(Entries from a dataset)
<<<<

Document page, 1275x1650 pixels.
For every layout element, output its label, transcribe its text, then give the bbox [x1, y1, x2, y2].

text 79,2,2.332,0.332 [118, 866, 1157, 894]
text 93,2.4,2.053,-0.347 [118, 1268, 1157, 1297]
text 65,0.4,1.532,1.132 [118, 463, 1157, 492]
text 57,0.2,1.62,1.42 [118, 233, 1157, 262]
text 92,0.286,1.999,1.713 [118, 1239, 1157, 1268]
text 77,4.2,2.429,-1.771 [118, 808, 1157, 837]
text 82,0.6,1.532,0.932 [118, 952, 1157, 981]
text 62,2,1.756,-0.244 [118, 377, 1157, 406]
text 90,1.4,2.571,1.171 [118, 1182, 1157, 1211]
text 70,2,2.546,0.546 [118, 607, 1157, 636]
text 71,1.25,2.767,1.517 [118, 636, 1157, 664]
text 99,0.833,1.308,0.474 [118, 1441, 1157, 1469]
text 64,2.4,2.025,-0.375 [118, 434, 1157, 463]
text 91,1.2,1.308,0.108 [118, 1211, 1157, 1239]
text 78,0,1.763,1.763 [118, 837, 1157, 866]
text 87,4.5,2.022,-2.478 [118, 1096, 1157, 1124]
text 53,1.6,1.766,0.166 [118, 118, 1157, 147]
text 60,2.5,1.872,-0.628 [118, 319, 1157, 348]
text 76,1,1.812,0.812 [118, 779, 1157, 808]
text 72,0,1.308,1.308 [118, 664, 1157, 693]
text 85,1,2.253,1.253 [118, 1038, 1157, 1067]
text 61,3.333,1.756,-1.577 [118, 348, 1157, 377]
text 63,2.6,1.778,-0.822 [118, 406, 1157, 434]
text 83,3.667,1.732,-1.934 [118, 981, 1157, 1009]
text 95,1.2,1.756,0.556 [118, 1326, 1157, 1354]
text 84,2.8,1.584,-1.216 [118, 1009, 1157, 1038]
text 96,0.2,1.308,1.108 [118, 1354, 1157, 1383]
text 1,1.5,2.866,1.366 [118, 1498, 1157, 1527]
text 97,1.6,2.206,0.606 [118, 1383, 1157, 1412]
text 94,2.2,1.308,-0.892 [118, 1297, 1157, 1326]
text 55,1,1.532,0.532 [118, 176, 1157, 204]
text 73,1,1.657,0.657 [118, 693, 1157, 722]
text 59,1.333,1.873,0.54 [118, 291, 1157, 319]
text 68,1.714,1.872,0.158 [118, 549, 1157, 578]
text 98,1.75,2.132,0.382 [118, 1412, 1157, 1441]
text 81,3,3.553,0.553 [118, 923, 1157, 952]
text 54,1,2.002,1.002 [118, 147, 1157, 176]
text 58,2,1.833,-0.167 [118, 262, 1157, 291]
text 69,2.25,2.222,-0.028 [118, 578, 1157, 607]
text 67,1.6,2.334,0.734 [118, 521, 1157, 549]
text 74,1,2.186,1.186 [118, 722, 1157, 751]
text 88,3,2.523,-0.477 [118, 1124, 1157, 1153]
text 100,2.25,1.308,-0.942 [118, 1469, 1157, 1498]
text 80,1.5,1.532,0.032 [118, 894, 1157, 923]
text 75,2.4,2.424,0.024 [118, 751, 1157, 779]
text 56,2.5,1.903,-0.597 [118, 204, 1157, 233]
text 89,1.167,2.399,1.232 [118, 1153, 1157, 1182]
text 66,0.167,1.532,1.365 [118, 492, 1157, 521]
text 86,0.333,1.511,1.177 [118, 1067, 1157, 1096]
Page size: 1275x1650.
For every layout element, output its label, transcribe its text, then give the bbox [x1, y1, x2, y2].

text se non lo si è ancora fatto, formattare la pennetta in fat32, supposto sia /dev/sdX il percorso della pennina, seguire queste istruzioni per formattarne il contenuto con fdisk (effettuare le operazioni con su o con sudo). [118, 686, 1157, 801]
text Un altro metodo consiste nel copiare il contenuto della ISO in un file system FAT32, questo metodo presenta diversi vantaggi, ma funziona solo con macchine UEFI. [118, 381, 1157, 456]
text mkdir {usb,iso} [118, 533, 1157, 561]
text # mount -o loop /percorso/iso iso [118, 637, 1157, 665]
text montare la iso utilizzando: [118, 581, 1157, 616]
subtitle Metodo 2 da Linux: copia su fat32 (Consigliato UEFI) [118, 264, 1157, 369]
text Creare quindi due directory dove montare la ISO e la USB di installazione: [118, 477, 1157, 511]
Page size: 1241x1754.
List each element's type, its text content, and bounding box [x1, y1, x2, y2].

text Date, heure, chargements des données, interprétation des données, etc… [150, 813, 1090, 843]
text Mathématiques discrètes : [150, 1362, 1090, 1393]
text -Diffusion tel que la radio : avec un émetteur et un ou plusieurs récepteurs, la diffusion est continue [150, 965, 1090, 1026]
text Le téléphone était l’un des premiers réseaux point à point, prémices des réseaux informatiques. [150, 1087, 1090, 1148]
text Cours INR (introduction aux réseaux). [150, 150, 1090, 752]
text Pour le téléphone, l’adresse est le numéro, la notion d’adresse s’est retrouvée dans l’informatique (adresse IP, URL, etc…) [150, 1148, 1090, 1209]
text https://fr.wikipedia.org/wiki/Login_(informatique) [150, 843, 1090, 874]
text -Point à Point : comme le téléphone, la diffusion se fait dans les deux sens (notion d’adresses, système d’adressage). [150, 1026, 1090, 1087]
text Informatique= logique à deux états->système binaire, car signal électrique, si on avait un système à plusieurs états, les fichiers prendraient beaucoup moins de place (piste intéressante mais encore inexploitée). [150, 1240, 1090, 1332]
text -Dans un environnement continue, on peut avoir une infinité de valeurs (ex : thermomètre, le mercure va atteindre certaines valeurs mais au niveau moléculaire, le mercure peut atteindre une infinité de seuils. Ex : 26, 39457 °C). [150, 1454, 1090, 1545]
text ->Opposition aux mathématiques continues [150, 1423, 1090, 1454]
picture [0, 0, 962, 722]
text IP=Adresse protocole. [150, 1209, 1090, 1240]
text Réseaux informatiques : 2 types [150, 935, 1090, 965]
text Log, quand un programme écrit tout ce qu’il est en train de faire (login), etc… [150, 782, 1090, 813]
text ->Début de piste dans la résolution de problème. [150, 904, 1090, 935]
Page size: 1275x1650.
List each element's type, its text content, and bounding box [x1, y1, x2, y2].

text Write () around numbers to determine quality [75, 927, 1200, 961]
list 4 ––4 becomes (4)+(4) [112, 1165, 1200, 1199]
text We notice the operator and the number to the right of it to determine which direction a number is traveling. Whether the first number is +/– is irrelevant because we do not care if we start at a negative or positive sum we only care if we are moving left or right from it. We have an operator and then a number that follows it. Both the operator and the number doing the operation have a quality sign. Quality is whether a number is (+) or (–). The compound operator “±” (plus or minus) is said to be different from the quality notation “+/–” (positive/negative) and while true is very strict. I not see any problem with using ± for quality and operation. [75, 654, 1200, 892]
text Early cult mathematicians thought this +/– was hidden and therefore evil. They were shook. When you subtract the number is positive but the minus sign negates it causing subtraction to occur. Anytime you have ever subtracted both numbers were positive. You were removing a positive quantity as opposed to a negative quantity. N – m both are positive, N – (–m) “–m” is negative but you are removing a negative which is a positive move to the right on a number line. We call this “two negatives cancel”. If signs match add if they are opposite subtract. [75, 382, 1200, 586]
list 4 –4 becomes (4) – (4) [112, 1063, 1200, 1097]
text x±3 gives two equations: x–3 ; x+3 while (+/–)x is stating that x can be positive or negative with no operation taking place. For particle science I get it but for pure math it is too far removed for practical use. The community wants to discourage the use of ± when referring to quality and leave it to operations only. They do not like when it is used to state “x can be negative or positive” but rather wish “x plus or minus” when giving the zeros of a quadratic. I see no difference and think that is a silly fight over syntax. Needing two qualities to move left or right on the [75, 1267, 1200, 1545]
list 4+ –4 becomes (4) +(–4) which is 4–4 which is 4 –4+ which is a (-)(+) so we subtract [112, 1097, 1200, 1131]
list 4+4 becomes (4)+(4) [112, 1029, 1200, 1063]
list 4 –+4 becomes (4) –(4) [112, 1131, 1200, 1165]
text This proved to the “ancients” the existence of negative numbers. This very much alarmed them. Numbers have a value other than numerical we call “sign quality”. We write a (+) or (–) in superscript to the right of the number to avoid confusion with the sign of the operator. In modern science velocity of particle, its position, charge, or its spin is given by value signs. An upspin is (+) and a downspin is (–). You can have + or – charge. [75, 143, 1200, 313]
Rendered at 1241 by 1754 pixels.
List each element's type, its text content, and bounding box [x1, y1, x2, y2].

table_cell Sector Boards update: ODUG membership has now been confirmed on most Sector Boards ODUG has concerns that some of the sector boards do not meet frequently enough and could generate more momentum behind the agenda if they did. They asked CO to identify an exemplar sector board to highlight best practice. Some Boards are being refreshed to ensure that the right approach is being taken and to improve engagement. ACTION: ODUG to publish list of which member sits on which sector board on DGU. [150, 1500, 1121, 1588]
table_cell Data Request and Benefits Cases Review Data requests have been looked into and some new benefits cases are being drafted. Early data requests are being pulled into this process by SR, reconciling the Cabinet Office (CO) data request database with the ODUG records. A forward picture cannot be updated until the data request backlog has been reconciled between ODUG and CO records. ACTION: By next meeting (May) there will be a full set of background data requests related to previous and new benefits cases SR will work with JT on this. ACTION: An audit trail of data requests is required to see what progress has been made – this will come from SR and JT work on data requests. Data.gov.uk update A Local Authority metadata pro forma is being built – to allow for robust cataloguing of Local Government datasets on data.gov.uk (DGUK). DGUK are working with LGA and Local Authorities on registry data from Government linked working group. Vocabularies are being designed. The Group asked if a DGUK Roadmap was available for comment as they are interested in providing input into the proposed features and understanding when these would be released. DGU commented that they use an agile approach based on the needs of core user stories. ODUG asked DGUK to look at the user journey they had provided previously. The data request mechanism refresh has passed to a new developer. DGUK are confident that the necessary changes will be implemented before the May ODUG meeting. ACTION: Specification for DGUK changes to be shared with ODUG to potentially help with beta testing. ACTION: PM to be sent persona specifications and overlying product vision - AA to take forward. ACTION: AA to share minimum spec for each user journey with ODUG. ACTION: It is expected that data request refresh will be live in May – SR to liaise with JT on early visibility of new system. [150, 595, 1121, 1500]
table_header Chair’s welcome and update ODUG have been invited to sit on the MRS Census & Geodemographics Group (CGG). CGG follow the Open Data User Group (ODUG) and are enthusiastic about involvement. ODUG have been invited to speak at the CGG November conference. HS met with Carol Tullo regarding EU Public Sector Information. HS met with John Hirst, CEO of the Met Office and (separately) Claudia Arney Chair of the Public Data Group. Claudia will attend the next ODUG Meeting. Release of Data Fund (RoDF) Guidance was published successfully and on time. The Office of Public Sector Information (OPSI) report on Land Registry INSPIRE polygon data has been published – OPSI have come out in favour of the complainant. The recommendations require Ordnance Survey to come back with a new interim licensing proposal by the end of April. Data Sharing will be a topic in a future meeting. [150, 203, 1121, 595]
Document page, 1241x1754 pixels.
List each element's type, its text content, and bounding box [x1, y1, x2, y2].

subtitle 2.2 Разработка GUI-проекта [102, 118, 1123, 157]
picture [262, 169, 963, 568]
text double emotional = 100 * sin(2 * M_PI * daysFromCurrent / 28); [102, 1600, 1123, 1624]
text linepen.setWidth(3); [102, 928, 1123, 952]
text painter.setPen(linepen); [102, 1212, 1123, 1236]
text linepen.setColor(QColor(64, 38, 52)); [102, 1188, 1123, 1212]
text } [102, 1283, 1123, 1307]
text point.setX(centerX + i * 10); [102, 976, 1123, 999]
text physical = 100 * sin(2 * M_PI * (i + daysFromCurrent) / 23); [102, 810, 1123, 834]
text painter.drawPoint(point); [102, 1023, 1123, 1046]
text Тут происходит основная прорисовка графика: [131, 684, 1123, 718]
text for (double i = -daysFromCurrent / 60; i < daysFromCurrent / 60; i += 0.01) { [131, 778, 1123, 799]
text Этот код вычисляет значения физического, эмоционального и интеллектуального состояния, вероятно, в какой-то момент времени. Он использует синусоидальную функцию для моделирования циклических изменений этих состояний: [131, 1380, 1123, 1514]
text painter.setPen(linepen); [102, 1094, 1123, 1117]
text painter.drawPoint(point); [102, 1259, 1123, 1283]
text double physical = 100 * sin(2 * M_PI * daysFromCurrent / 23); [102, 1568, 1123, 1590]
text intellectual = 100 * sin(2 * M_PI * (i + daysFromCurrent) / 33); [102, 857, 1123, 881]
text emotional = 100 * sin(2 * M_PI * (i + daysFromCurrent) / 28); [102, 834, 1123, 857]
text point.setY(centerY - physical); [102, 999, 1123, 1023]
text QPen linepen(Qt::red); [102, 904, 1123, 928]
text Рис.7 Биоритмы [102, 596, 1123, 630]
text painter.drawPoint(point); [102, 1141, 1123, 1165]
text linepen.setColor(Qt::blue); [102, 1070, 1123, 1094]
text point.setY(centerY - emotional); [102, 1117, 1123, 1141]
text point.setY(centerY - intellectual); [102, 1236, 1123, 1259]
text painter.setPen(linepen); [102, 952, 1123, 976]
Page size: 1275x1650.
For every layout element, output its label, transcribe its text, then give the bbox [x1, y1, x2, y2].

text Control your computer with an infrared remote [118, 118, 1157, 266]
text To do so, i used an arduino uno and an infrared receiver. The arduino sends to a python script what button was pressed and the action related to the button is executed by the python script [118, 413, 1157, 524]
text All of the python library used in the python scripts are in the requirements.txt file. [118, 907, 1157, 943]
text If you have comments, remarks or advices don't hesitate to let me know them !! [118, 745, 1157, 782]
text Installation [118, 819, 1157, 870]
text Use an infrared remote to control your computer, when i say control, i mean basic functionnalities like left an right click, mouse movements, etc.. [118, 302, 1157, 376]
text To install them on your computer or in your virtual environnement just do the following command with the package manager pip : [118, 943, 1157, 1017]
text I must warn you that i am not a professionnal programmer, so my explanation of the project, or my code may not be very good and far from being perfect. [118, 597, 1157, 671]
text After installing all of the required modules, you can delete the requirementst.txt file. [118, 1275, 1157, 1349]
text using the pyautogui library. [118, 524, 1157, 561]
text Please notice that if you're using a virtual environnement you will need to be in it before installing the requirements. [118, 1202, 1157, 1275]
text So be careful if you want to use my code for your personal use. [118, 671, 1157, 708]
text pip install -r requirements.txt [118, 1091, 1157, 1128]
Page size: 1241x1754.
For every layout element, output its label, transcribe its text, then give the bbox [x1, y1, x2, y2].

>>>>

**Exercise task:** Give back, word for word, the lines between the one holding "text 79,2,2.332,0.332 [118, 866, 1157, 894]" and the one holding "text 85,1,2.253,1.253 [118, 1038, 1157, 1067]", inclusive.

**Result below:**
text 79,2,2.332,0.332 [118, 866, 1157, 894]
text 93,2.4,2.053,-0.347 [118, 1268, 1157, 1297]
text 65,0.4,1.532,1.132 [118, 463, 1157, 492]
text 57,0.2,1.62,1.42 [118, 233, 1157, 262]
text 92,0.286,1.999,1.713 [118, 1239, 1157, 1268]
text 77,4.2,2.429,-1.771 [118, 808, 1157, 837]
text 82,0.6,1.532,0.932 [118, 952, 1157, 981]
text 62,2,1.756,-0.244 [118, 377, 1157, 406]
text 90,1.4,2.571,1.171 [118, 1182, 1157, 1211]
text 70,2,2.546,0.546 [118, 607, 1157, 636]
text 71,1.25,2.767,1.517 [118, 636, 1157, 664]
text 99,0.833,1.308,0.474 [118, 1441, 1157, 1469]
text 64,2.4,2.025,-0.375 [118, 434, 1157, 463]
text 91,1.2,1.308,0.108 [118, 1211, 1157, 1239]
text 78,0,1.763,1.763 [118, 837, 1157, 866]
text 87,4.5,2.022,-2.478 [118, 1096, 1157, 1124]
text 53,1.6,1.766,0.166 [118, 118, 1157, 147]
text 60,2.5,1.872,-0.628 [118, 319, 1157, 348]
text 76,1,1.812,0.812 [118, 779, 1157, 808]
text 72,0,1.308,1.308 [118, 664, 1157, 693]
text 85,1,2.253,1.253 [118, 1038, 1157, 1067]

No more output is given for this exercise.